About Broad Town Women's Institute

The Broad Town WI are a friendly group of women. We meet in the village hall on the 3rd Wednesday of each month, apart from December when we meet on the 2nd Wednesday. We start with our speaker so please arrive promptly at 7.30pm for a talk or activity which may be educational, inspiring, amusing and energetic.  After the talk we have time for socialising and refreshments.  This is followed by a short business meeting.  We also arrange visits to gardens, pubs, local attractions, and go on summer walks.  With a membership of 27 and growing we are keen to welcome new members. We have had a stall at the Broad Town summer Big Gig for the past few years supplying the festival goers with hot drinks and delicious homemade cakes.

We are affiliated to the Wiltshire federation of WI which in turn is part of the national WI allowing us to make a difference to campaigns such as reducing supermarket packaging, influencing the price of milk at the farm gate and accurate labeling food with the country of origin.  Current campaigns are helping to alleviate loneliness, improving hospital arrangements for carers of people with dementia, helping to reduce plastic waste and trying to end food poverty. 
There is also a dedicated college of further education; Denman college in Oxfordshire, offering the widest range of courses allowing WI members to learn new skills or further existing ones.
If you would like to meet some new friends in the village, have an opportunity to learn something new and maybe influence a national campaign why not come along one evening soon?  Visitors are always welcome and you can try us out without any obligation.
Broad Town Women's Institute - Events and Plans

Hopes and Fears Dementia Information - Dr Simon Manchip – Psycho-geriatrician, Swindon


  1. Dementia is a description of symptoms, rather than a diagnosis and usually has mixed and multiple causes. These include: Alzheimer’s; a disease due to abnormal proteins being produced in the brain, Vascular Dementia due to narrowing of small blood vessels in the brain, and long standing Parkinson’s disease.

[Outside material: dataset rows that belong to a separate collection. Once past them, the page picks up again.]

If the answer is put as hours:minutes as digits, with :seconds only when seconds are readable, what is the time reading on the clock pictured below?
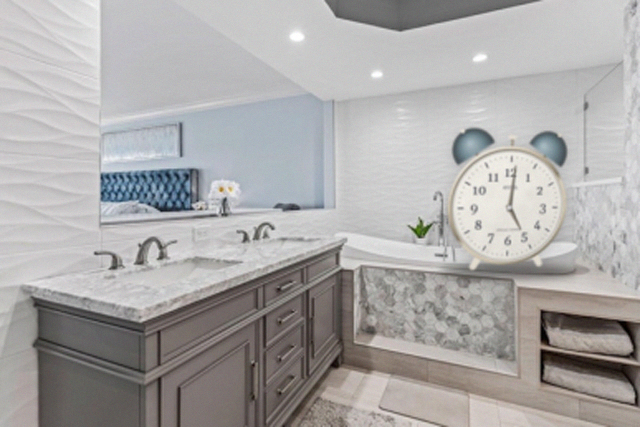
5:01
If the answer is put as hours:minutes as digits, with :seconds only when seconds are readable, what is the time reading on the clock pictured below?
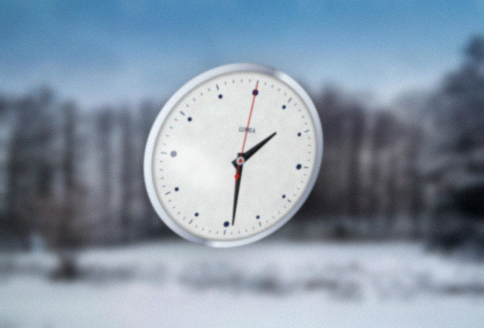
1:29:00
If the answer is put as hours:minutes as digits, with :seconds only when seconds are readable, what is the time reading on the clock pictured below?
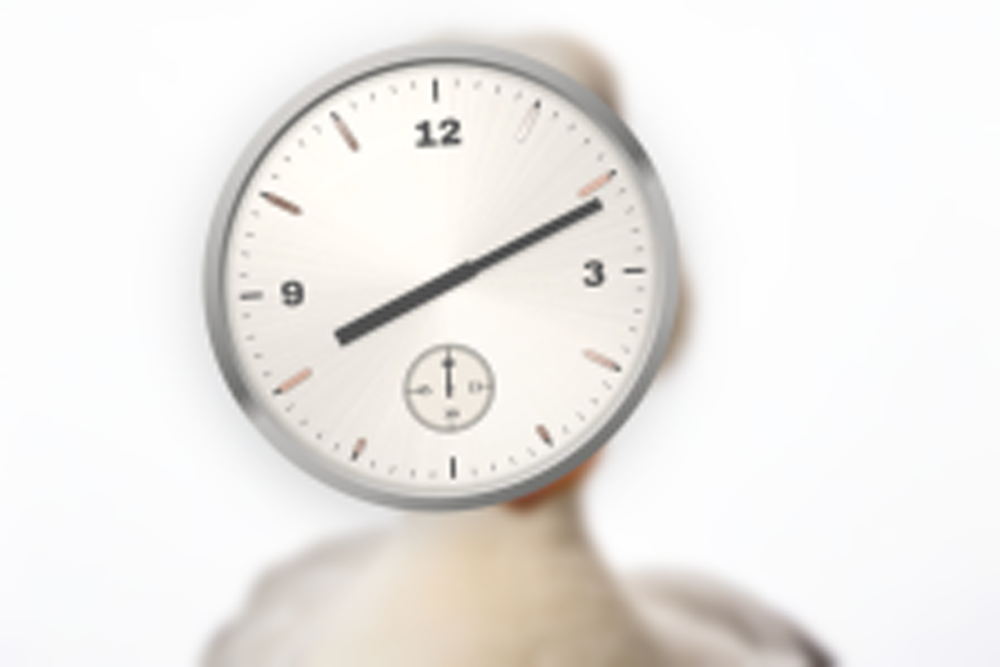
8:11
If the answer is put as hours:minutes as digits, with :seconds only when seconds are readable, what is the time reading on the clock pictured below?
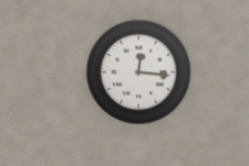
12:16
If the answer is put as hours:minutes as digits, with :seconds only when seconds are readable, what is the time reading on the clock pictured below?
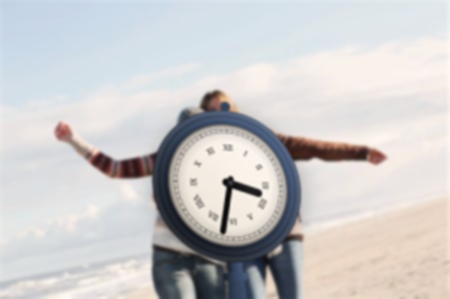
3:32
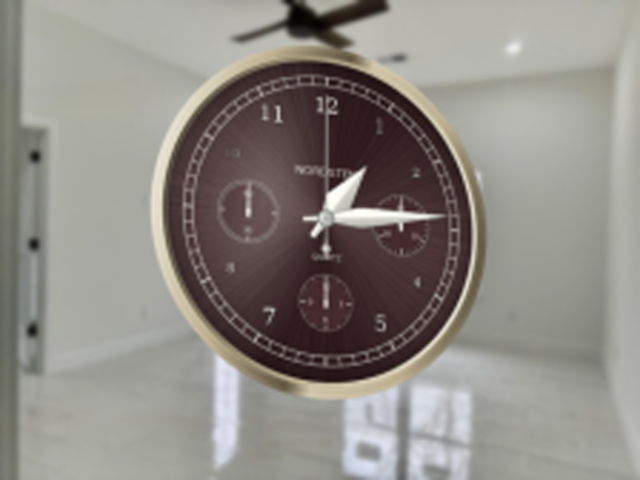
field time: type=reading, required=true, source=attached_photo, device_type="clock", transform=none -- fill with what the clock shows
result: 1:14
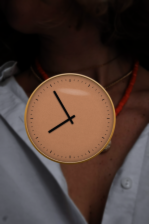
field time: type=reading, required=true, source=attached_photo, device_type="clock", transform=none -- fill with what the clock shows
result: 7:55
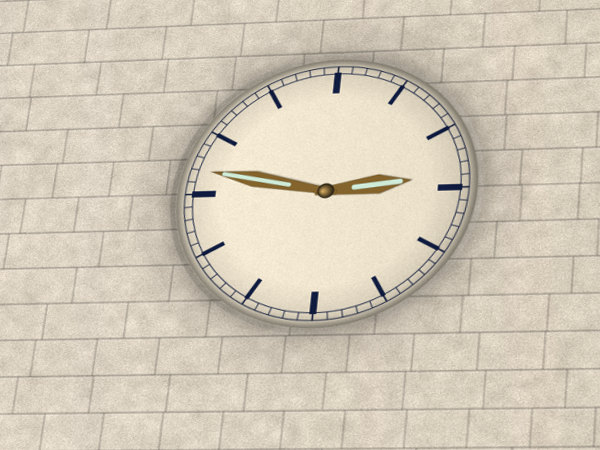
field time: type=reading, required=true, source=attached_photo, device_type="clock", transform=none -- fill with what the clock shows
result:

  2. There is no specific diagnostic test available, but the diagnosis can be made from the history and a specifically designed memory test. A head Scan and Blood tests are usually done to exclude other possible diagnoses

  3. The symptoms of dementia are not just forgetting and short term memory problems, but also includes: loss of recognition of people and objects, speech quality deteriorates, apathy, loss of sense of smell, loss of ability to link information and personality traits become more exaggerated.

  4. It is increasingly common with age: by 90yrs old 1in 3 people will have dementia. This also means 2/3 people will be unaffected. The incidence is going down as risk factors are being more often recognised and managed earlier.

  5. Risk factors for Dementia include: smoking, high blood pressure, obesity, irregular heart rhythm (Atrial fibrillation), high cholesterol, Diabetes Mellitus. It is possible to reduce risk of Dementia by 40% if all of the possible risks factors are reduced.

  6. Protective factors include: regular daily exercise strenuous enough to make you mildly short of breath and put up your heart rate, a small amount of alcohol daily ; 1-2 units alcohol/day for women, 2-3 units for men. (1unit = 1 small glass of wine or ½ pt normal strength beer) and a Mediterranean diet, which includes mostly fresh vegetables, fruit and fish and is low in animal fat such as red and processed meat, cheese and other dairy products.

  7. Best practice management includes early recognition, daily exercise, use of drugs like Aricept, which will help to stabilise the disease for 2yrs aprox. Early recognition allows patients to put financial affairs in order, make a will, arrange power of attorney, make lifestyle choices, and for the general public to understand the disease better. The government is working towards more rapid diagnosis and more community support.

  8. The Meeting was attended by 2 local counsellors aiming to make Wiltshire “Dementia Friendly” along with Wiltshire County Council who are “Dementia Aware”. Wootten Bassett has been chosen as a pilot site. A memory café runs monthly for people with Dementia. Opportunities exist for locals to become involved in their campaign and a tool kit information pack and “forget me not badge” are available. There is also a research trial at Kingshill, Victoria Centre underway with opportunities for patients and families to take part.